Is it possible to access BitLocker protected drives on other platforms?
Solution 1:
The answer is : it depends, because you mention Bitlocker which is not always what's used on external hard drive.
Two different formats
First, it seems that:
- On "internal" storage (connected via SATA or actually external via eSATA), Windows installs "Bitlocker". On a per-partition basis this creates encrypted partitions (not encrypted files on a normal partition).
- On "external" storage (connected via USB, whatever it actually is, e.g. a SATA hard drive), Windows installs "Bitlocker To Go". In an otherwise normal volume (e.g. plain FAT32), this creates hundreds of small files (many empty) and a big file taking all space, which contains actual encrypted data, including executable files to enable data access on some Windows versions only.
Since Windows expects one format or the other depending on how the device is plugged (say, the same SATA drive through USB or eSATA cable yield different expectations), switching back and forth causes problems on Windows (like: you can't access your data because Windows expects the other format). See for example Access BitLocker Encrypted Drive Externally - Microsoft Community and windows - Bitlocker-To-Go on fixed drive - Super User.
Now, back to the multi-platform question.
Access Bitlocker partition on other platform: yes on Linux, probably yes on others
There is a GPL-licensed software that can read a Bitlocker device through Linux FUSE or just make a decrypted copy of the volume. The FUSE mode is probably Linux-specific, but the "decrypt to a copy" mode may be more portable.
The software is named Dislocker. From its README:
This software has been designed to read BitLocker encrypted partitions under a Linux system. The driver used to only read volumes encrypted under a Windows 7 system but is now Windows Vista capable and has the write functionality.
The driver can run into two different modes : with or without FUSE. This mode is decided at compilation time within the Makefile.
With FUSE, you have to give the program a mount point. Once keys are decrypted, a file named `dislocker-file' appears into this provided mount point. This file is a virtual NTFS partition, so you can mount it as any NTFS partition and then read from it or write to it.
Without FUSE, you have to give a file name where the BitLocker encrypted partition will be decrypted. This may take a long time, depending on the size of the encrypted partition. But afterward, once the partition is decrypted, the access to the NTFS partition will be faster. Another thing to think about is the size on your disk this method need (same size as the volume you're trying to decrypt). Nethertheless, once the partition is decrypted, you can mount your file as any NTFS partition.

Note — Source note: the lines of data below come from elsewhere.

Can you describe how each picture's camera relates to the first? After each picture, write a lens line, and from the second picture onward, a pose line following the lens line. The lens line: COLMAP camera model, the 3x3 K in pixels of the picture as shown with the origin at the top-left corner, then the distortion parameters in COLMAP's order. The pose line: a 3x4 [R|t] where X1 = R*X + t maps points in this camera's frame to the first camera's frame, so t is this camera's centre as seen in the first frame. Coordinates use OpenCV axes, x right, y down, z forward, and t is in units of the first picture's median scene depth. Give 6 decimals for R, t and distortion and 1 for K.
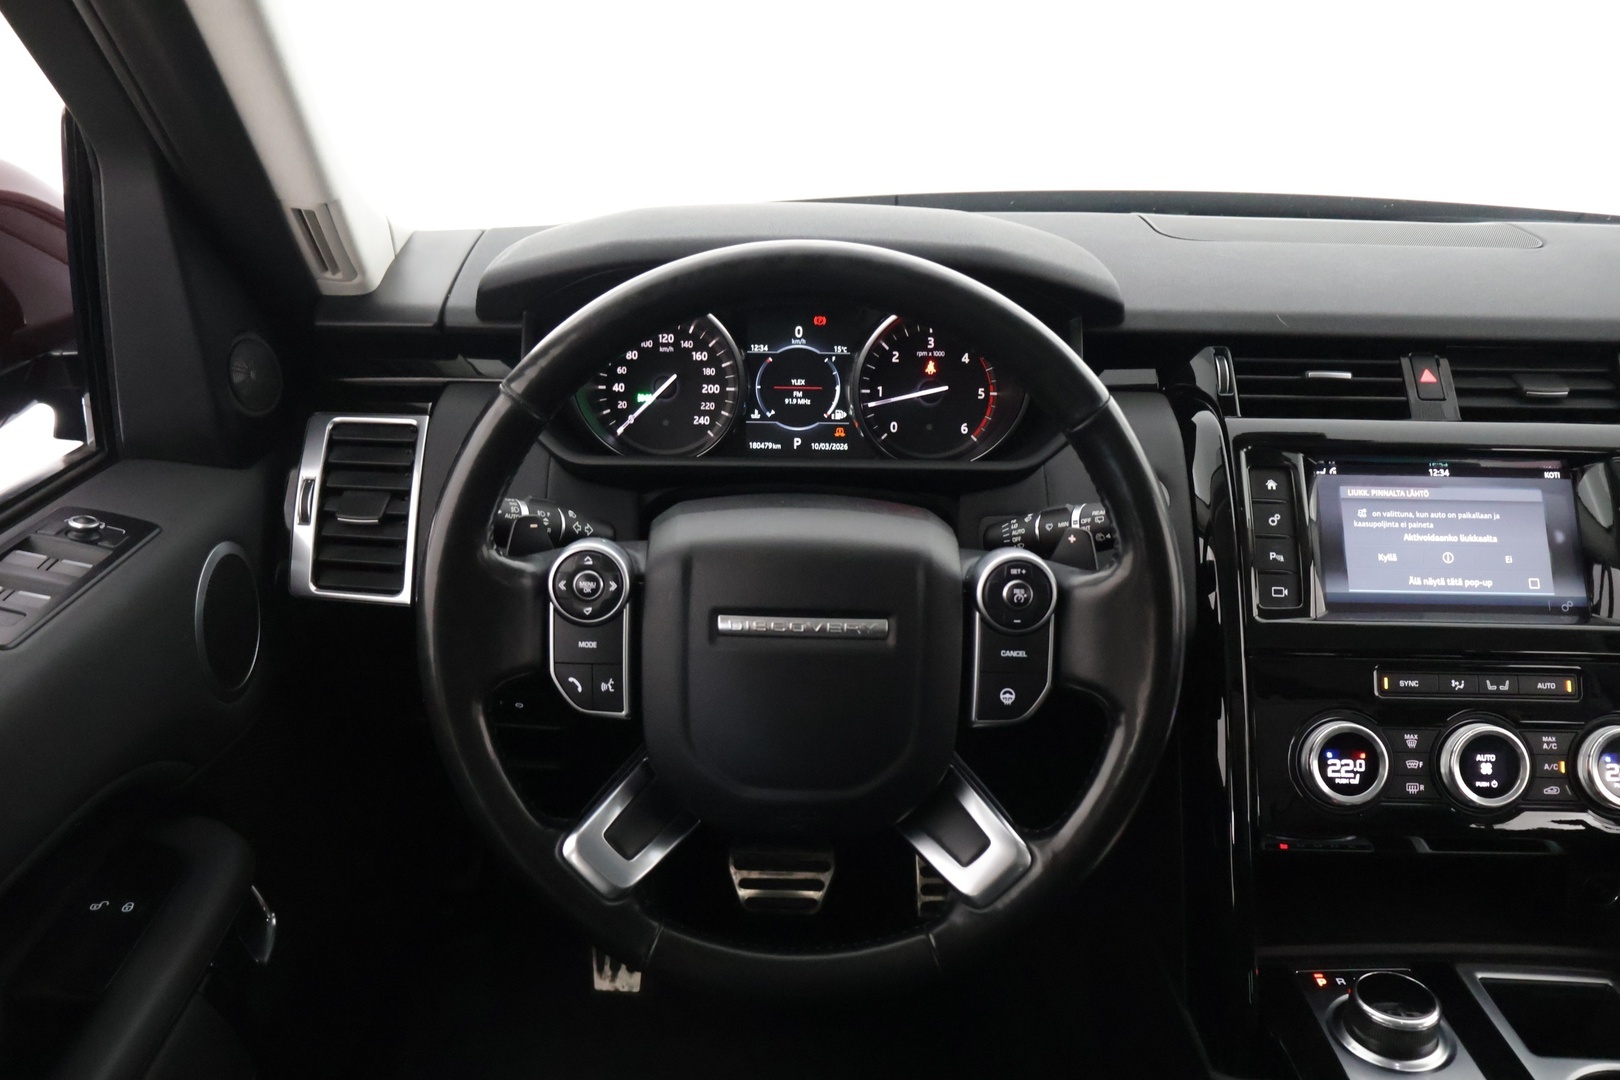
lens RADIAL K [[1356.2, 0, 823.7], [0, 1356.2, 538.0], [0, 0, 1]] dist [0.000383, 0.000782]
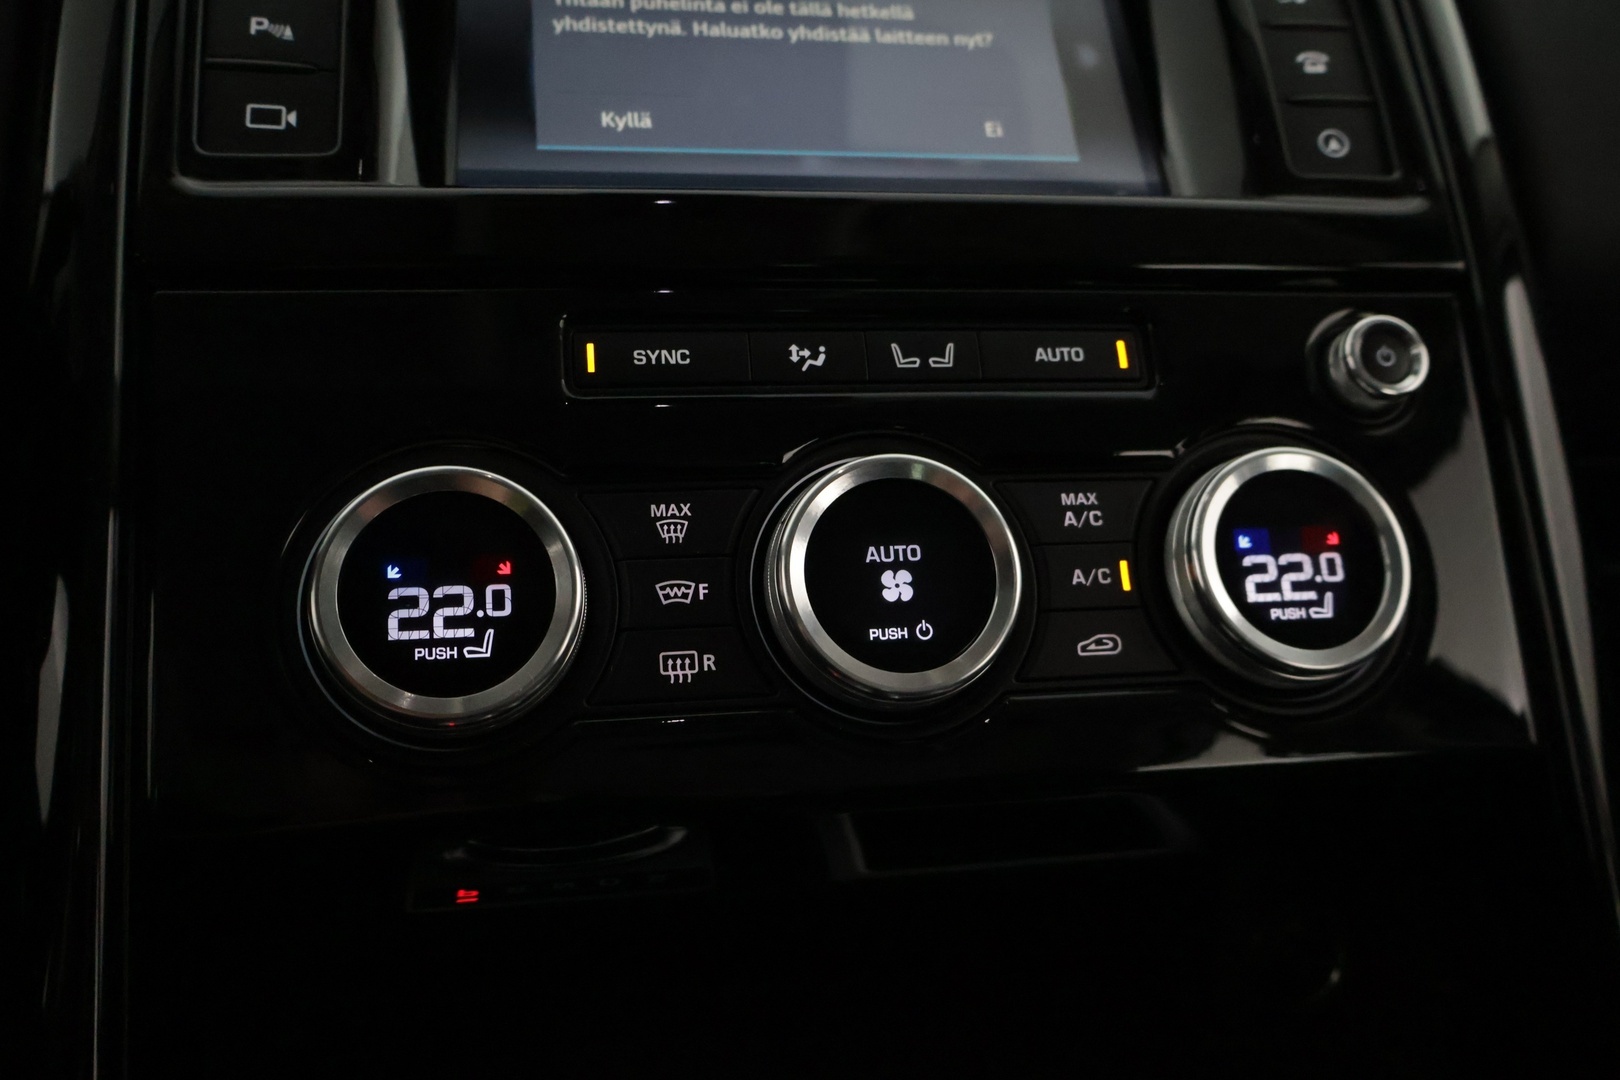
lens RADIAL K [[1356.2, 0, 806.1], [0, 1356.2, 555.1], [0, 0, 1]] dist [0.000383, 0.000782]
pose [[0.983741, -0.054282, 0.171196, 0.390379], [0.075616, 0.989809, -0.120666, 0.189284], [-0.162901, 0.131649, 0.977820, 0.650545]]
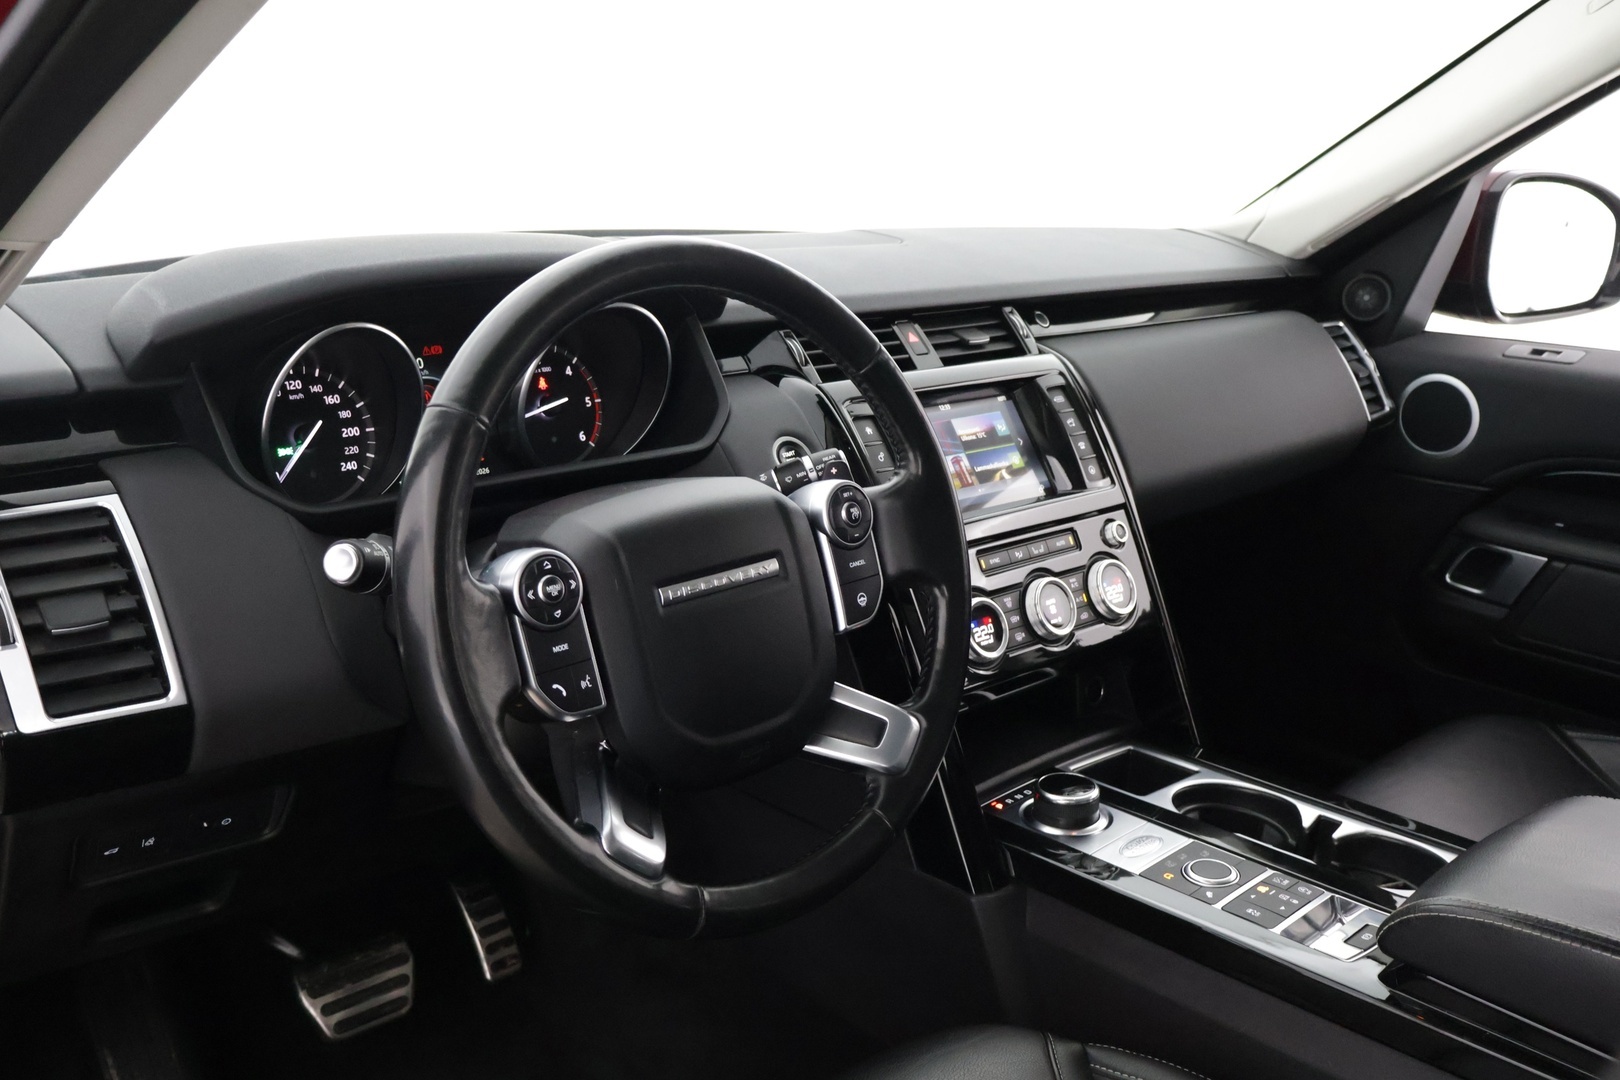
lens RADIAL K [[1508.6, 0, 816.1], [0, 1508.6, 524.1], [0, 0, 1]] dist [0.030265, 0.000000]
pose [[0.719659, -0.177560, 0.671240, -0.642336], [0.231352, 0.972826, 0.009296, 0.018870], [-0.654650, 0.148603, 0.741182, 0.027230]]
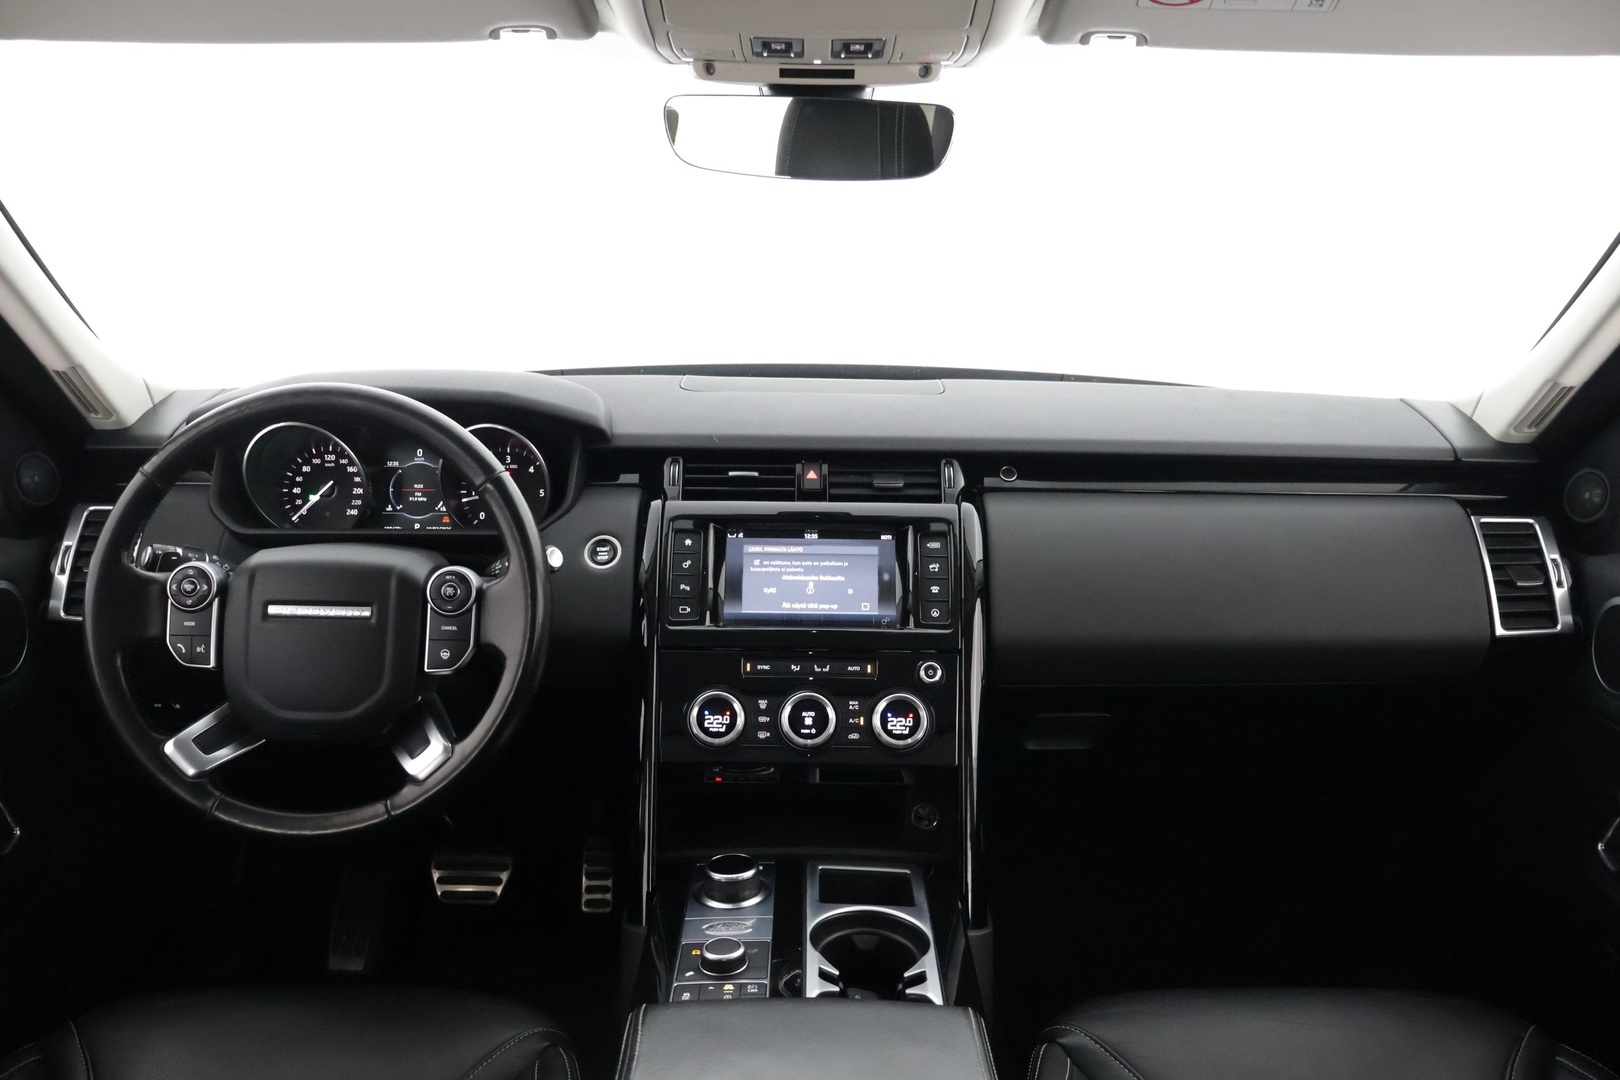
lens RADIAL K [[1356.2, 0, 809.1], [0, 1356.2, 541.8], [0, 0, 1]] dist [0.000383, 0.000782]
pose [[0.999943, -0.007365, -0.007783, 0.475735], [0.006286, 0.991431, -0.130476, 0.160146], [0.008677, 0.130420, 0.991421, -0.515645]]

Access Bitlocker To Go volume on other platforms: not so far ?
This is the case I was faced with, and noted that Dislocker could not deal with it. Reading source code, it is written to assume an encrypted Bitlocker partition, not a volume filled with Bitlocker To Go files.
In this case, the answer seems "no". Your best bet is probably to use a Windows machine to access files or create a virtual machine inside a non-Windows host.
Possible workaround
What I did is explain the case to the person that came with the encrypted USB stick. Encryption was overkill in this case, just "company policy" had all Windows machine automatically turn any inserted USB stick into an encrypted one. The file we needed was actually not sensitive at all so he went back to his office and sent it to me via e-mail. Also, the file was a Microsoft Office file which is another matter. We finally had the job done anyway. :-)
Solution 2:
The answer is "No, you won't be able to access a disk encrypted by Bitlocker on other OS than Windows7 and up". Why? This is speculative and can't be answered for sure, a quick shot is just "why should Microsoft support other OS for something that is usually bound to the machine itself?".